Improve Contrastive Clustering Performance by Multiple Fusing-Augmenting ViT Blocks
Cheng Wang, Shuisheng Zhou, Fengjiao Peng, Jin Sheng, Feng Ye, Yinli Dong
TL;DR
MFAVBs-CC addresses the limited exploitation of positive-pair complementarities in contrastive clustering by explicitly fusing intermediate ViT features across two augmented views using multiple fusing-augmenting ViT blocks and incorporating CLIP-derived semantic priors as a multimodal anchor. The method combines a fusion-and-splitting ViT block design with a CLIP-informed multimodal anchor to guide attention, and optimizes instance- and cluster-level objectives via end-to-end learning. Empirical results across seven public datasets, including remote sensing data, show consistent improvements over state-of-the-art ViT-based contrastive clustering methods, with notable gains in ACC, NMI, and ARI. The work demonstrates that explicit fusion of intermediate features and multimodal priors can enhance discriminability and clustering quality while remaining adaptable to different backbones and scalable with additional fusion blocks.
Abstract
In the field of image clustering, the widely used contrastive learning networks improve clustering performance by maximizing the similarity between positive pairs and the dissimilarity of negative pairs of the inputs.

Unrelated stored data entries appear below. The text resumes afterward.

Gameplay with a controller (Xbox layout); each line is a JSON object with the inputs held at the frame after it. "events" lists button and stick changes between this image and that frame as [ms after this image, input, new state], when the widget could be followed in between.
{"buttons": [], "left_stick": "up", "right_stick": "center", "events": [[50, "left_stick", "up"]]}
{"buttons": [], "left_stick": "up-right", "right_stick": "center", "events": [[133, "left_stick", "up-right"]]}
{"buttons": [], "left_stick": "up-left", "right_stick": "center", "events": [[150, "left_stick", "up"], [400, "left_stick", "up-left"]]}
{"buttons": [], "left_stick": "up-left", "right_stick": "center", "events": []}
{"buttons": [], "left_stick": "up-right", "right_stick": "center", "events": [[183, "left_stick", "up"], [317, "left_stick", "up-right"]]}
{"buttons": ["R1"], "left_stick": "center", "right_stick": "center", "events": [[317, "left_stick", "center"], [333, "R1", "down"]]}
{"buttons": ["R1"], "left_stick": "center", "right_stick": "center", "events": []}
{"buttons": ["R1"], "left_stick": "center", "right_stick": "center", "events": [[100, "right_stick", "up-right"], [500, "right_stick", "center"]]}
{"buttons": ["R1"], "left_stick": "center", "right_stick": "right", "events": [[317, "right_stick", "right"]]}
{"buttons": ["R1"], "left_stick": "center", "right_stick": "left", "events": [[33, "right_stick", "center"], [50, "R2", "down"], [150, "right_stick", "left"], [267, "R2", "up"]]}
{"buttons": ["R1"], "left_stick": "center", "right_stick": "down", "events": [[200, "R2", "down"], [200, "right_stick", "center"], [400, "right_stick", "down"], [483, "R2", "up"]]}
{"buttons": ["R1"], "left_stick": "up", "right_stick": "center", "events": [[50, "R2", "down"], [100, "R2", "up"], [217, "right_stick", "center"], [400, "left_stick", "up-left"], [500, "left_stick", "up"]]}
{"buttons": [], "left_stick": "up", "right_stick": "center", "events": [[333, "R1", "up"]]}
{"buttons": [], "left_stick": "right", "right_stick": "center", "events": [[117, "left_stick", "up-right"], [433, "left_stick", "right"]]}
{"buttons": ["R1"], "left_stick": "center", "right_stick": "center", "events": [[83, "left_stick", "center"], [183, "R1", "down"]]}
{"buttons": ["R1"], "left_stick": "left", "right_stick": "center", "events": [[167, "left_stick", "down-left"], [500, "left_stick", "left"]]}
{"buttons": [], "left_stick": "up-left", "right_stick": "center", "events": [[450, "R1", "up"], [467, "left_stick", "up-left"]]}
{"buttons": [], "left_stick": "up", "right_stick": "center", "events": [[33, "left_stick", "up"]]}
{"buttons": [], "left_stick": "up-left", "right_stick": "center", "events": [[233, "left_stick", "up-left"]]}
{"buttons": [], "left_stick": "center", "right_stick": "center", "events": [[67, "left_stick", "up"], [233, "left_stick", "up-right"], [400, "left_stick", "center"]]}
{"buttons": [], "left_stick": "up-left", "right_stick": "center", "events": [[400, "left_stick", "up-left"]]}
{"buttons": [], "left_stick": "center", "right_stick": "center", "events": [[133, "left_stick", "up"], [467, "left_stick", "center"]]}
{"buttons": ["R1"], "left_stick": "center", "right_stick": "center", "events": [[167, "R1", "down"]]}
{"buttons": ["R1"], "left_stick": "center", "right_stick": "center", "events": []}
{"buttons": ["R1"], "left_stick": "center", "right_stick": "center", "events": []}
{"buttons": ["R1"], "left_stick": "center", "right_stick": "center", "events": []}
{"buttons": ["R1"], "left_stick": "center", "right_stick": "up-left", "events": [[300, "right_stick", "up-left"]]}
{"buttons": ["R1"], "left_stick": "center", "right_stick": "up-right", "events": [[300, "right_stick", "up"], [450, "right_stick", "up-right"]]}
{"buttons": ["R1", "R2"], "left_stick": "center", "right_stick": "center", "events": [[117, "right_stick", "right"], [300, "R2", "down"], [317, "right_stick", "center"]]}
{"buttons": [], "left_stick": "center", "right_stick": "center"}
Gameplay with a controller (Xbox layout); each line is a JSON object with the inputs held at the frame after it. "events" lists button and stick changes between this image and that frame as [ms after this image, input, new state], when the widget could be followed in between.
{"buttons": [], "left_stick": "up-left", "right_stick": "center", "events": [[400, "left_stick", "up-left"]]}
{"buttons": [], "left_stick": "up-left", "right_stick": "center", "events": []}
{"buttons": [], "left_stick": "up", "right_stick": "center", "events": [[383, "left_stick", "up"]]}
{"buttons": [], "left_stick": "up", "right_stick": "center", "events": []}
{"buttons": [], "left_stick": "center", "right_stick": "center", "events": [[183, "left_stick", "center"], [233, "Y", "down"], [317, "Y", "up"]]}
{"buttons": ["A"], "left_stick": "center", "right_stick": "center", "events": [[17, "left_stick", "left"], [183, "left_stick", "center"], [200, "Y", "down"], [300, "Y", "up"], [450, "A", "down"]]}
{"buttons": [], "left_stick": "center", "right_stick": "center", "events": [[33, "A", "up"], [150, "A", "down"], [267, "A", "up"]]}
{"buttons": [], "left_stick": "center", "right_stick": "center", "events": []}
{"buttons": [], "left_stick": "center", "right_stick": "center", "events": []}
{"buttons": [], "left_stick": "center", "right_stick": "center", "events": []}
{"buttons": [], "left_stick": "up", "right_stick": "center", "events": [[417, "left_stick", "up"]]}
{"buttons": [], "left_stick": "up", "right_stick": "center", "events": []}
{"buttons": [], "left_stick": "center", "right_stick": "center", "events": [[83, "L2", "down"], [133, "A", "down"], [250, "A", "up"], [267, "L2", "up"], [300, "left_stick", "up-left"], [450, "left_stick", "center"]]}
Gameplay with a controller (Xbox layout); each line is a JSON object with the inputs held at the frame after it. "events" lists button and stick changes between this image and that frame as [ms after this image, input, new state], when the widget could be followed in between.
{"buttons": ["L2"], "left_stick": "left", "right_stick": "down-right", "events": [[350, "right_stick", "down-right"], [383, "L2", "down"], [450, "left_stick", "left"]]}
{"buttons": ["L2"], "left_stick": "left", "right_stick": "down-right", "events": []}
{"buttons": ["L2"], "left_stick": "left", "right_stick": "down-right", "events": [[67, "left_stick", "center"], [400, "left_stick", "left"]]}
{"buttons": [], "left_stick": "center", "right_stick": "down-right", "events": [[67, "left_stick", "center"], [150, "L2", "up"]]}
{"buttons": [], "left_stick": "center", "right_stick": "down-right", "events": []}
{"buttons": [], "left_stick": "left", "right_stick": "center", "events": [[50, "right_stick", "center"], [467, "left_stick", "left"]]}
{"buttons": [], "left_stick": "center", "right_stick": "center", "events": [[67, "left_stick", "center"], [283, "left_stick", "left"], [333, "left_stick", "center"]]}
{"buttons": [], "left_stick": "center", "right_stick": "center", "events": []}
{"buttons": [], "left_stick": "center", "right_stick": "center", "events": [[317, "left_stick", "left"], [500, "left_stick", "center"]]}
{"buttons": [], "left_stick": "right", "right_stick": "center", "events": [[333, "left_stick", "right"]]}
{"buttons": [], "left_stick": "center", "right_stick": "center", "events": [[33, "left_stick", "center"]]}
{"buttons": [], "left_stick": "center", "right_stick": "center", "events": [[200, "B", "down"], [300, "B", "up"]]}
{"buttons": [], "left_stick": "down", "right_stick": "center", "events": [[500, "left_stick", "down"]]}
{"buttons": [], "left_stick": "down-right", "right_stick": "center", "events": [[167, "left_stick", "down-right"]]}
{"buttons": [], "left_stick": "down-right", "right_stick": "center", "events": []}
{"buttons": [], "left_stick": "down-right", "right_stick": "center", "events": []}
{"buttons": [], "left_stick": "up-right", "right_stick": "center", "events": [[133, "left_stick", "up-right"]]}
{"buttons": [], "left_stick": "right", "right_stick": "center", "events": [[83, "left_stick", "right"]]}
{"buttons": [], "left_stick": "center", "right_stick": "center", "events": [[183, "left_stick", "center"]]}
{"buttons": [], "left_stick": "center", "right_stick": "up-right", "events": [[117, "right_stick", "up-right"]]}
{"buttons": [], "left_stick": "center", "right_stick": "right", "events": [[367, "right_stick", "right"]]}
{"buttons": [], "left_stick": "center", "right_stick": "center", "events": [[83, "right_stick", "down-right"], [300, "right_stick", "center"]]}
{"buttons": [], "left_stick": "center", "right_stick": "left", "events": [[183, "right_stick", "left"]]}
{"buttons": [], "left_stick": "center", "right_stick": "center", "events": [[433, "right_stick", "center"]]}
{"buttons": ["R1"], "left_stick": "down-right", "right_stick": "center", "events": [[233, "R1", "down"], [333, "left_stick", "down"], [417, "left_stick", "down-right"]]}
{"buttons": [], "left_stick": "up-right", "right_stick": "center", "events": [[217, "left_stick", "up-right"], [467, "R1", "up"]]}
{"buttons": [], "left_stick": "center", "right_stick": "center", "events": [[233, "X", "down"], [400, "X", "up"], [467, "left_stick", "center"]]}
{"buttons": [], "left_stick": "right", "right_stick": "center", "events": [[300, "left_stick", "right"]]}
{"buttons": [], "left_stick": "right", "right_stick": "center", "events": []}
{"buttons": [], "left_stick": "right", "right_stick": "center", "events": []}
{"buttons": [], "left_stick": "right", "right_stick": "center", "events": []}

Extant contrastive learning networks, whose two encoders often implicitly interact with each other by parameter sharing or momentum updating, may not fully exploit the complementarity and similarity of the positive pairs to extract clustering features from input data. To explicitly fuse the learned features of positive pairs, we design a novel multiple fusing-augmenting ViT blocks (MFAVBs) based on the excellent feature learning ability of Vision Transformers (ViT). Firstly, two preprocessed augmentions as positive pairs are separately fed into two shared-weight ViTs, then their output features are fused to input into a larger ViT. Secondly, the learned features are split into a pair of new augmented positive samples and passed to the next FAVBs, enabling multiple fusion and augmention through MFAVBs operations. Finally, the learned features are projected into both instance-level and clustering-level spaces to calculate the cross-entropy loss, followed by parameter updates by backpropagation to finalize the training process. To further enhance ability of the model to distinguish between similar images, our input data for the network we propose is preprocessed augmentions with features extracted from the CLIP pretrained model. Our experiments on seven public datasets demonstrate that MFAVBs serving as the backbone for contrastive clustering outperforms the state-of-the-art techniques in terms of clustering performance.